The Financial Accounting Standards Board (FASB), defines it in statement of
Financial Concepts No. 2., that ..” "materiality represents the magnitude of an
omission or misstatement of an item in a financial report that, in light of
surrounding circumstances, makes it probable that the judgment of a
reasonable person relying on the information would have been changed or
influenced by the inclusion or correction of the item".
The objective of an audit of financial statement is to enable the auditor to express an opinion whether the financial statements are prepared, in all material respects, in accordance with an identified financial reporting framework.
Items of little importance, which do not affect the judgment or conduct of a reasonable user, do not require auditor investigation. Conversely, Items of more importance that may matter such a judgment require auditor attention.
In designing the audit plan the auditor establishes an acceptable materiality level so as to detect quantitatively material misstatements. However, both the amount (quantity) and nature (quality) of misstatements need to be considered.
Normally only accounts that matter will be sampled for any type of checking, and thus materiality allocated only to those accounts that are sampled.

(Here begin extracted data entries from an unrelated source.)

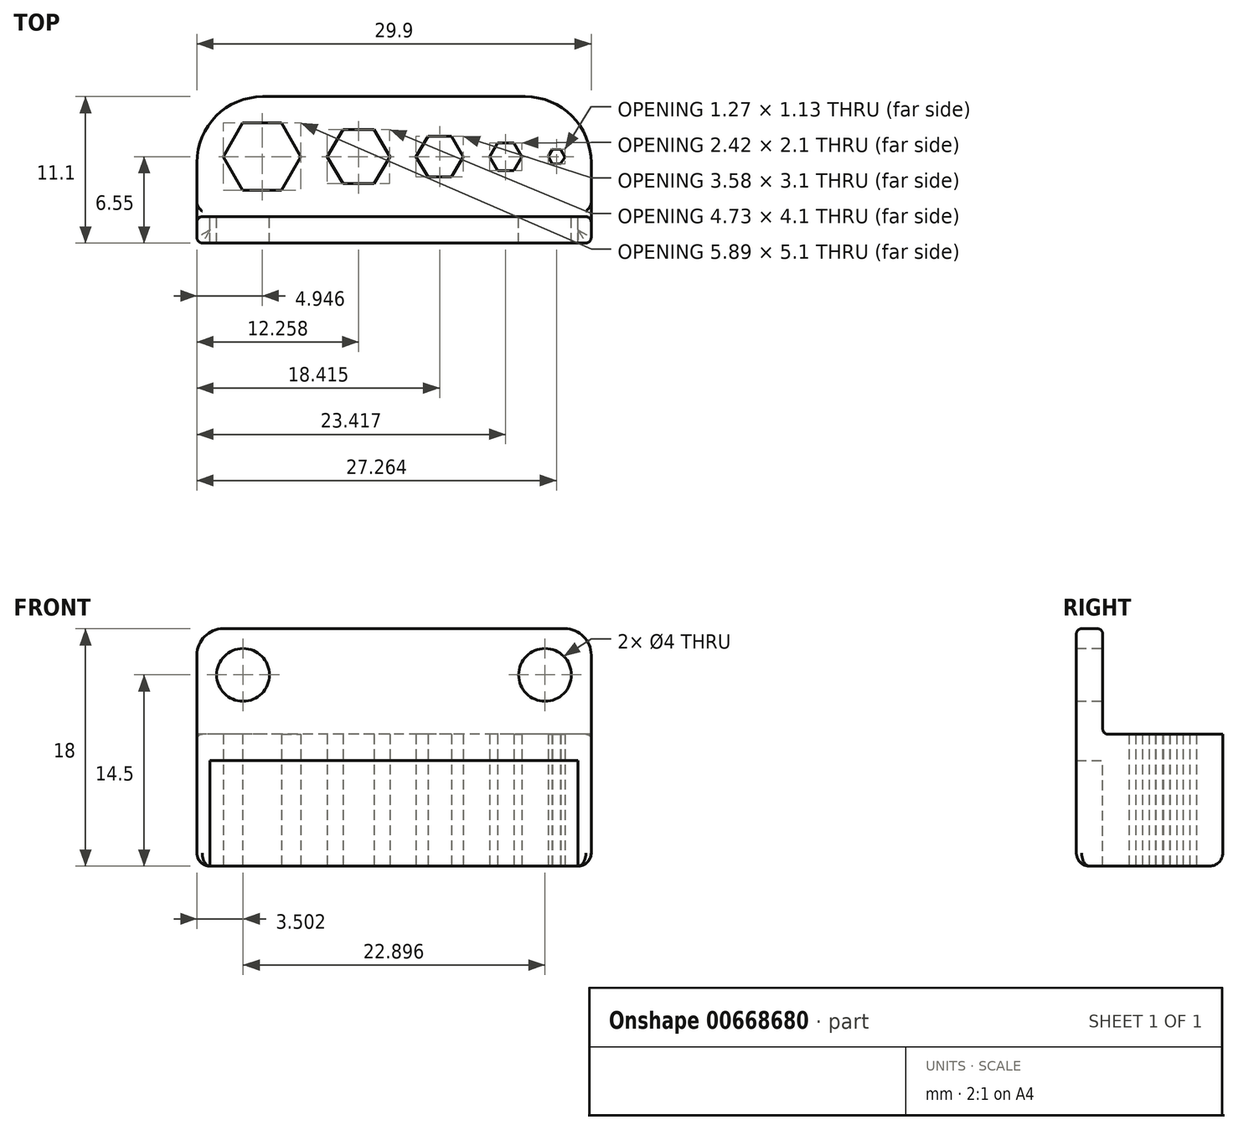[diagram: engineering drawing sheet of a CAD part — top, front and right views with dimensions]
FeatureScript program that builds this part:
annotation { "Feature Type Name" : "Feature", "Feature Type Description" : "" }
export const myFeature = defineFeature(function(context is Context, id is Id, definition is map)
    precondition{}
    {
        {
            var Q0;
            Q0=qCreatedBy(makeId("Top.planeOp"),FACE);
            var sketch = newSketch(context, id + "F0", { "sketchPlane" : qUnion([Q0])});
            skLineSegment(sketch, "E0.bottom", {"start": v(14.95, 4.55) * mm, "end": v(-14.95, 4.55) * mm});
            skLineSegment(sketch, "E0.top", {"start": v(14.95, -4.55) * mm, "end": v(-14.95, -4.55) * mm});
            skLineSegment(sketch, "E0.left", {"start": v(14.95, 4.55) * mm, "end": v(14.95, -4.55) * mm});
            skLineSegment(sketch, "E0.right", {"start": v(-14.95, 4.55) * mm, "end": v(-14.95, -4.55) * mm});
            skPoint(sketch, "E0.middle", {"position": v(0, 0) * mm});
            skLineSegment(sketch, "E1", {"start": v(-14.95, 0) * mm, "end": v(14.95, 0) * mm, "construction": true});
            skCircle(sketch, "E2.cCircle", {"center": v(-10, 0) * mm, "radius": 2.55 * mm, "construction": true});
            skLineSegment(sketch, "E2.0", {"start": v(-7.06, 0) * mm, "end": v(-8.53, -2.55) * mm});
            skLineSegment(sketch, "E2.1", {"start": v(-8.53, -2.55) * mm, "end": v(-11.48, -2.55) * mm});
            skLineSegment(sketch, "E2.2", {"start": v(-11.48, -2.55) * mm, "end": v(-12.95, 0) * mm});
            skLineSegment(sketch, "E2.3", {"start": v(-12.95, 0) * mm, "end": v(-11.48, 2.55) * mm});
            skLineSegment(sketch, "E2.4", {"start": v(-11.48, 2.55) * mm, "end": v(-8.53, 2.55) * mm});
            skLineSegment(sketch, "E2.5", {"start": v(-8.53, 2.55) * mm, "end": v(-7.06, 0) * mm});
            skPoint(sketch, "E2.0.midPoint", {"position": v(-7.8, -1.27) * mm});
            skCircle(sketch, "E3.cCircle", {"center": v(-2.7, 0) * mm, "radius": 2.05 * mm, "construction": true});
            skLineSegment(sketch, "E3.0", {"start": v(-1.5, -2.05) * mm, "end": v(-3.88, -2.05) * mm});
            skLineSegment(sketch, "E3.1", {"start": v(-3.88, -2.05) * mm, "end": v(-5.06, 0) * mm});
            skLineSegment(sketch, "E3.2", {"start": v(-5.06, 0) * mm, "end": v(-3.88, 2.05) * mm});
            skLineSegment(sketch, "E3.3", {"start": v(-3.88, 2.05) * mm, "end": v(-1.5, 2.05) * mm});
            skLineSegment(sketch, "E3.4", {"start": v(-1.5, 2.05) * mm, "end": v(-0.32, 0) * mm});
            skLineSegment(sketch, "E3.5", {"start": v(-0.32, 0) * mm, "end": v(-1.5, -2.05) * mm});
            skPoint(sketch, "E3.0.midPoint", {"position": v(-2.7, -2.05) * mm});
            skCircle(sketch, "E4.cCircle", {"center": v(3.46, 0) * mm, "radius": 1.55 * mm, "construction": true});
            skLineSegment(sketch, "E4.0", {"start": v(4.36, -1.55) * mm, "end": v(2.57, -1.55) * mm});
            skLineSegment(sketch, "E4.1", {"start": v(2.57, -1.55) * mm, "end": v(1.68, 0) * mm});
            skLineSegment(sketch, "E4.2", {"start": v(1.68, 0) * mm, "end": v(2.57, 1.55) * mm});
            skLineSegment(sketch, "E4.3", {"start": v(2.57, 1.55) * mm, "end": v(4.36, 1.55) * mm});
            skLineSegment(sketch, "E4.4", {"start": v(4.36, 1.55) * mm, "end": v(5.25, 0) * mm});
            skLineSegment(sketch, "E4.5", {"start": v(5.25, 0) * mm, "end": v(4.36, -1.55) * mm});
            skPoint(sketch, "E4.0.midPoint", {"position": v(3.46, -1.55) * mm});
            skCircle(sketch, "E5.cCircle", {"center": v(8.47, 0) * mm, "radius": 1.05 * mm, "construction": true});
            skLineSegment(sketch, "E5.0", {"start": v(9.68, 0) * mm, "end": v(9.07, -1.05) * mm});
            skLineSegment(sketch, "E5.1", {"start": v(9.07, -1.05) * mm, "end": v(7.86, -1.05) * mm});
            skLineSegment(sketch, "E5.2", {"start": v(7.86, -1.05) * mm, "end": v(7.25, 0) * mm});
            skLineSegment(sketch, "E5.3", {"start": v(7.25, 0) * mm, "end": v(7.86, 1.05) * mm});
            skLineSegment(sketch, "E5.4", {"start": v(7.86, 1.05) * mm, "end": v(9.07, 1.05) * mm});
            skLineSegment(sketch, "E5.5", {"start": v(9.07, 1.05) * mm, "end": v(9.68, 0) * mm});
            skPoint(sketch, "E5.0.midPoint", {"position": v(9.38, -0.53) * mm});
            skCircle(sketch, "E6.cCircle", {"center": v(12.31, 0) * mm, "radius": 0.55 * mm, "construction": true});
            skLineSegment(sketch, "E6.0", {"start": v(11.68, 0.03) * mm, "end": v(12.02, 0.57) * mm});
            skLineSegment(sketch, "E6.1", {"start": v(12.02, 0.57) * mm, "end": v(12.66, 0.53) * mm});
            skLineSegment(sketch, "E6.2", {"start": v(12.66, 0.53) * mm, "end": v(12.95, -0.03) * mm});
            skLineSegment(sketch, "E6.3", {"start": v(12.95, -0.03) * mm, "end": v(12.6, -0.57) * mm});
            skLineSegment(sketch, "E6.4", {"start": v(12.6, -0.57) * mm, "end": v(11.97, -0.53) * mm});
            skLineSegment(sketch, "E6.5", {"start": v(11.97, -0.53) * mm, "end": v(11.68, 0.03) * mm});
            skPoint(sketch, "E6.0.midPoint", {"position": v(11.85, 0.3) * mm});
            skSolve(sketch);
        }
        {
            var Q0;
            Q0=makeQuery(id+"F0.imprint","IMPRINT",FACE,{"disambiguationData":[TD([[makeQuery(id+"F0.imprint","IMPRINT",EDGE,{"derivedFrom":sQuery(id+"F0.wireOp",EDGE,"E0.bottom")}),1.0]])]});
            extrude(context, id + "F1", {"entities" : qUnion([Q0]), "depth" : 10 * mm, "offsetDistance" : 25 * mm});
        }
        {
            var Q0;
            Q0=makeQuery(id+"F1.opExtrude","SWEPT_FACE",FACE,{"disambiguationData":[OSD([sQuery(id+"F0.wireOp",EDGE,"E0.top")])]});
            var sketch = newSketch(context, id + "F2", { "sketchPlane" : qUnion([Q0])});
            skLineSegment(sketch, "E7", {"start": v(-14.95, 10) * mm, "end": v(-14.95, 16) * mm});
            skLineSegment(sketch, "E8", {"start": v(-12.95, 18) * mm, "end": v(12.95, 18) * mm});
            skLineSegment(sketch, "E9", {"start": v(14.95, 16) * mm, "end": v(14.95, 10) * mm});
            skLineSegment(sketch, "E10", {"start": v(14.95, 10) * mm, "end": v(14.95, 0) * mm});
            skLineSegment(sketch, "E11", {"start": v(14.95, 0) * mm, "end": v(13.95, 0) * mm});
            skLineSegment(sketch, "E12", {"start": v(13.95, 0) * mm, "end": v(13.95, 8) * mm});
            skLineSegment(sketch, "E13", {"start": v(13.95, 8) * mm, "end": v(-13.95, 8) * mm});
            skLineSegment(sketch, "E14", {"start": v(-13.95, 8) * mm, "end": v(-13.95, 0) * mm});
            skLineSegment(sketch, "E15", {"start": v(-13.95, 0) * mm, "end": v(-14.95, 0) * mm});
            skLineSegment(sketch, "E16", {"start": v(-14.95, 0) * mm, "end": v(-14.95, 10) * mm});
            skCircle(sketch, "E17", {"center": v(-11.45, 14.5) * mm, "radius": 2 * mm});
            skCircle(sketch, "E18", {"center": v(11.45, 14.5) * mm, "radius": 2 * mm});
            skPoint(sketch, "E19.visualSharp", {"position": v(-14.95, 18) * mm});
            skArc(sketch, "E19.filletArc", {"start": v(-12.95, 18) * mm, "mid": v(-14.36, 17.41) * mm, "end": v(-14.95, 16) * mm});
            skPoint(sketch, "E20.visualSharp", {"position": v(14.95, 18) * mm});
            skArc(sketch, "E20.filletArc", {"start": v(14.95, 16) * mm, "mid": v(14.36, 17.41) * mm, "end": v(12.95, 18) * mm});
            skSolve(sketch);
        }
        {
            var Q0;
            Q0 = qSketchRegion(id + "F2", true);
            extrude(context, id + "F3", {"entities" : qUnion([Q0]), "operationType" : NewBodyOperationType.ADD, "depth" : 2 * mm, "offsetDistance" : 25 * mm});
        }
        {
            var Q0;
            Q0=makeQuery(id+"F1.opExtrude","SWEPT_EDGE",EDGE,{"disambiguationData":[OSD([sQuery(id+"F0.wireOp",EDGE,"E0.bottom"),sQuery(id+"F0.wireOp",EDGE,"E0.left")])]});
            var Q1;
            Q1=makeQuery(id+"F1.opExtrude","SWEPT_EDGE",EDGE,{"disambiguationData":[OSD([sQuery(id+"F0.wireOp",EDGE,"E0.bottom"),sQuery(id+"F0.wireOp",EDGE,"E0.right")])]});
            fillet(context, id + "F4", {"entities" : qUnion([Q0, Q1]), "radius" : 5 * mm, "tangentPropagation" : true, "allowEdgeOverflow" : false});
        }
        {
            var Q0;
            Q0=makeQuery(id+"F1.opExtrude","CAP_EDGE",EDGE,{"disambiguationData":[OSD([sQuery(id+"F0.wireOp",EDGE,"E0.top")])],"isStart":false});
            var Q1;
            Q1=makeQuery(id+"F3.opExtrude","CAP_EDGE",EDGE,{"disambiguationData":[OSD([sQuery(id+"F2.wireOp",EDGE,"E9"),sQuery(id+"F2.wireOp",EDGE,"E10")])],"isStart":false});
            var Q2;
            Q2=makeQuery(id+"F3.opExtrude","CAP_EDGE",EDGE,{"disambiguationData":[OSD([sQuery(id+"F2.wireOp",EDGE,"E8")])],"isStart":true});
            fillet(context, id + "F5", {"entities" : qUnion([Q0, Q1, Q2]), "radius" : 0.4 * mm, "tangentPropagation" : true, "allowEdgeOverflow" : false});
        }
        {
            var Q0;
            Q0=makeQuery(id+"F3.boolean.opBoolean","MERGE",EDGE,{"derivedFrom":[makeQuery(id+"F1.opExtrude","CAP_EDGE",EDGE,{"disambiguationData":[OSD([sQuery(id+"F0.wireOp",EDGE,"E0.right")])],"isStart":true}),makeQuery(id+"F3.opExtrude","SWEPT_EDGE",EDGE,{"disambiguationData":[OSD([sQuery(id+"F2.wireOp",EDGE,"E15"),sQuery(id+"F2.wireOp",EDGE,"E16")])]})]});
            fillet(context, id + "F6", {"entities" : qUnion([Q0]), "radius" : 1 * mm, "tangentPropagation" : true, "allowEdgeOverflow" : false});
        }
    });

Secondly, an auditor for the sake of thoroughness will allocate materiality to everything he samples. Just to be sure that no account is ignored or given less weightage and thus escapes his view.
This is with respect to its planned nature, its timing, and its extent.
c) Is any component of audit risk within the control of the auditor? Explain.
Audit Risk has 3 components namely Inherent Risk, Control Risk and Detection Risk. Among this three components, Detection Risk is within the control of the auditor. This means that if the detection risk is high, the auditor is willing to accept a high detection risk, and will do less substantive testing as compared to a situation where the detection risk is lower. It is important to note that while detection risk can be modified at the auditor's discretion, inherent risk and control risk exist independently of the audit.
d) How are the three risks that make up audit risk inter-related?
The overall audit risk is the risk that the auditors give an inappropriate opinion on the financial statements. Audit risk has two elements, which are:
· The risk that financial statement contain a material misstatement, and
· The risk that auditors will fail to detect any material misstatements
Audit risk is a combination of inherent, control and detection risk.
The risk of material misstatement is subdivided into inherent risk and control risk, while failure of auditors to detect material misstatements is known as detection risk.
The three risks are interrelated in that if the inherent risk is high, it means that the business is susceptible to material misstatement, in which case, it may give rise to higher control risk and therefore a higher detection risk, since some material misstatements may get undetected in a poor control environment.